Note: those two segments is all we need to know about right part of our convex hull to continue building it to the left. But having just two points instead of 4 is not enough: we could not uphold condition of 'convexness' this way.
It leads to a solution. For each set of points {p0, p1, p2, p3} and number i (i <= k) we store minimal right perimeter that can be achieved if [p0, p1], [p2, p3] are two middle segments and i is the number of points in the right part of this solution (including the ones inside of it, not only on the border).
We go through all points from right to left. For each new point p we check all combinations of points {p0, p1, p2, p3} such that point p can continue this hull to the left (either on the top or on the bottom part).
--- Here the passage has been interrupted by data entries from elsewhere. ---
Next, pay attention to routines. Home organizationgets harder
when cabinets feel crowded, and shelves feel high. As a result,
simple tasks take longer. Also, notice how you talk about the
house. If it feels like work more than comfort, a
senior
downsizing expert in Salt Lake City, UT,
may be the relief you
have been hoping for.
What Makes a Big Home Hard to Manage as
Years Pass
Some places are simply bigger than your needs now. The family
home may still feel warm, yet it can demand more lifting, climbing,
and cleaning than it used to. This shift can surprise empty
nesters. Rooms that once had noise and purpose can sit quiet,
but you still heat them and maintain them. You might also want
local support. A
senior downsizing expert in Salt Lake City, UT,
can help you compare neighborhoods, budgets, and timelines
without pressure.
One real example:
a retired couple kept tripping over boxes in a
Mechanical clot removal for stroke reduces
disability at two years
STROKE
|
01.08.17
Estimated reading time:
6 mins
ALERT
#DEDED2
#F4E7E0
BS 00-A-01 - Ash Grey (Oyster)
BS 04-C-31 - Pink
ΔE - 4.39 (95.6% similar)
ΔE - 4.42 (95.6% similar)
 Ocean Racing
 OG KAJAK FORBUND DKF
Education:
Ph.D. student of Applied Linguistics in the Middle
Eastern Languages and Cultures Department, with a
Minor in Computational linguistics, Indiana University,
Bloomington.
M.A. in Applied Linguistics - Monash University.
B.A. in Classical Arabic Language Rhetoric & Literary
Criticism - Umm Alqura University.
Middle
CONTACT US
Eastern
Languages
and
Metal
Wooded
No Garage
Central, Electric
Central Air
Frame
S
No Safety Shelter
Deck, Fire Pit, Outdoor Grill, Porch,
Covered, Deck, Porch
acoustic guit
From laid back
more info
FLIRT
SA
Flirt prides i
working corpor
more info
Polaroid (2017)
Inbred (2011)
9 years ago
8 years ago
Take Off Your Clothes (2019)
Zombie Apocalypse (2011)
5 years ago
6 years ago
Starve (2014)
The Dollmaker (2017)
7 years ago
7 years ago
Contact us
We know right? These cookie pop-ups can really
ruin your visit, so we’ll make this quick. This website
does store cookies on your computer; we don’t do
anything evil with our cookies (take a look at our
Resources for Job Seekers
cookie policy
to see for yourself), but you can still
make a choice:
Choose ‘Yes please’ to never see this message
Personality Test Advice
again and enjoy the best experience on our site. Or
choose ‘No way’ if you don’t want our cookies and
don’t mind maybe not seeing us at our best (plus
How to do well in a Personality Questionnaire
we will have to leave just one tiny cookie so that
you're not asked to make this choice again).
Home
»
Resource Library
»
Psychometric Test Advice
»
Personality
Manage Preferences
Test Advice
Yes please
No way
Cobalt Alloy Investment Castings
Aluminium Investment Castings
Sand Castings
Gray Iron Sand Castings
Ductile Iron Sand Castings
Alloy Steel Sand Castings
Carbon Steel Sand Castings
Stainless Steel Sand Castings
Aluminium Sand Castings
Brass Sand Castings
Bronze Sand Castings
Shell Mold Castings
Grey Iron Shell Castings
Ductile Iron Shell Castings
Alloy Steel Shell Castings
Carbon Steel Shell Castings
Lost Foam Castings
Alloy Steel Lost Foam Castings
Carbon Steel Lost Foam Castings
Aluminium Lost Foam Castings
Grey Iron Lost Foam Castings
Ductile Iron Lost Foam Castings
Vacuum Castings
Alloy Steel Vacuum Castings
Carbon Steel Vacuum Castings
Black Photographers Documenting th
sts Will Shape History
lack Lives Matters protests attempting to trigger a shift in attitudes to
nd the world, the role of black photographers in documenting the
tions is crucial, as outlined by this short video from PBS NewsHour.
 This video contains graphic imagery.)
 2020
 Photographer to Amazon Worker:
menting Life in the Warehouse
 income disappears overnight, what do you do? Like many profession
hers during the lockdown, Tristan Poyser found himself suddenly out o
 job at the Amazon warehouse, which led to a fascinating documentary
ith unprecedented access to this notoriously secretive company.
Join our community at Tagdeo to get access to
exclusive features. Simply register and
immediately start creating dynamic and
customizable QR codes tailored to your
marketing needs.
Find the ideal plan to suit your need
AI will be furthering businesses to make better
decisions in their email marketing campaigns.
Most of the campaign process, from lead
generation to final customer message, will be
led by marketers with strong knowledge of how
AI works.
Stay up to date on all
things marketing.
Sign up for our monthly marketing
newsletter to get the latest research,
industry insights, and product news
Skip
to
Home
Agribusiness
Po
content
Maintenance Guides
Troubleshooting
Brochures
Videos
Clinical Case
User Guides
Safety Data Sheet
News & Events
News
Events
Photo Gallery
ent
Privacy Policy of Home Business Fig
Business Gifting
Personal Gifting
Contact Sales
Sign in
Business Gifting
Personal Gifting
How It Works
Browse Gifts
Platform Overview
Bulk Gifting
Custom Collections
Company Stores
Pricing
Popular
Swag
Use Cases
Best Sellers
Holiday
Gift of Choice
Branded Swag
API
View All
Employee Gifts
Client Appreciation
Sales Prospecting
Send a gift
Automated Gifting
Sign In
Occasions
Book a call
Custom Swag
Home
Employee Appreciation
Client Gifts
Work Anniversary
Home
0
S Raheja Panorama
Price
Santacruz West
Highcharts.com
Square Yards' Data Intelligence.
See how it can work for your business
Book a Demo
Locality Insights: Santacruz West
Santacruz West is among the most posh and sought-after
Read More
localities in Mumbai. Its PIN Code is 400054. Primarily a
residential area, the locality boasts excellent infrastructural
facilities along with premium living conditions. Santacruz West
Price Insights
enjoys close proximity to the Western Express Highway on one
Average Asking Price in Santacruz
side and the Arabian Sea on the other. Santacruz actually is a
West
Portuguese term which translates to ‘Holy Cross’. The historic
For each such set and size i, we already store optimal perimeter size (see paragraph above).
Note: if you add point p to a right-hull formed by points {p0, p1, p2, p3}, you'll increment set size i at least by 1. But sometimes this number will be > 1: you'll have to include all points in the triangle {p, p0, p2}. They aren't on the hull, but inside it.
Algorithm is over :) In addition, despite scary complexity, you may note that not all segments [p0, p1], [p2, p3] can be middle segments: it should reduce actual computation time substantially.
update This provides only optimal perimeter size, not the set itself. But finding the set is simple: for each 'state' above you store not only perimeter size, but also last point added. Then, you can 'trace' your solution back. It's quite standard trick, I suppose it's not a problem for you, you seem to be good at algorithms :)
update2 This is essentially DP (dynamic programming), only a bit bloated
One possible optimization: You can ignore any subsets whose convex hull contains points that are not in the subset.
Proof:
If your convex hull contains points that are not in your subset, then remove a point from your subset that is on the hull, and replace it with a point in the interior of the hull. This will yield a hull of equal or smaller perimeter.
In the planar case, you can use an algorithm known as the Jarvis march, which has worst case complexity O(n^2). In this algorithm, you start building a hull at an arbitrary point and then check which point needs to be added next. Pseudocode taken from wikipedia:
jarvis(S)
pointOnHull = leftmost point in S
i = 0
repeat
P[i] = pointOnHull
endpoint = S[0] // initial endpoint for a candidate edge on the hull
for j from 1 to |S|-1
if (S[j] is on left of line from P[i] to endpoint)
endpoint = S[j] // found greater left turn, update endpoint
i = i+1
pointOnHull = endpoint
until endpoint == P[0] // wrapped around to first hull point
As far as I understand it, convex hulls are unique to each set of points, so there is no need to find a minimum. You just find one, and it will be the smallest one by definition.
Edit
The posted solution solves for the convex hull with the fewest number of points. Any hull with more points will have a longer perimeter, and I misunderstood the question to seeking a minimum perimeter, instead of a minimum perimeter for a set with K points.
This new problem is probably NP as suspected, and most similar to the longest path problem. Unfortunately, I lack the ingenuity to provide a worthwhile reduction.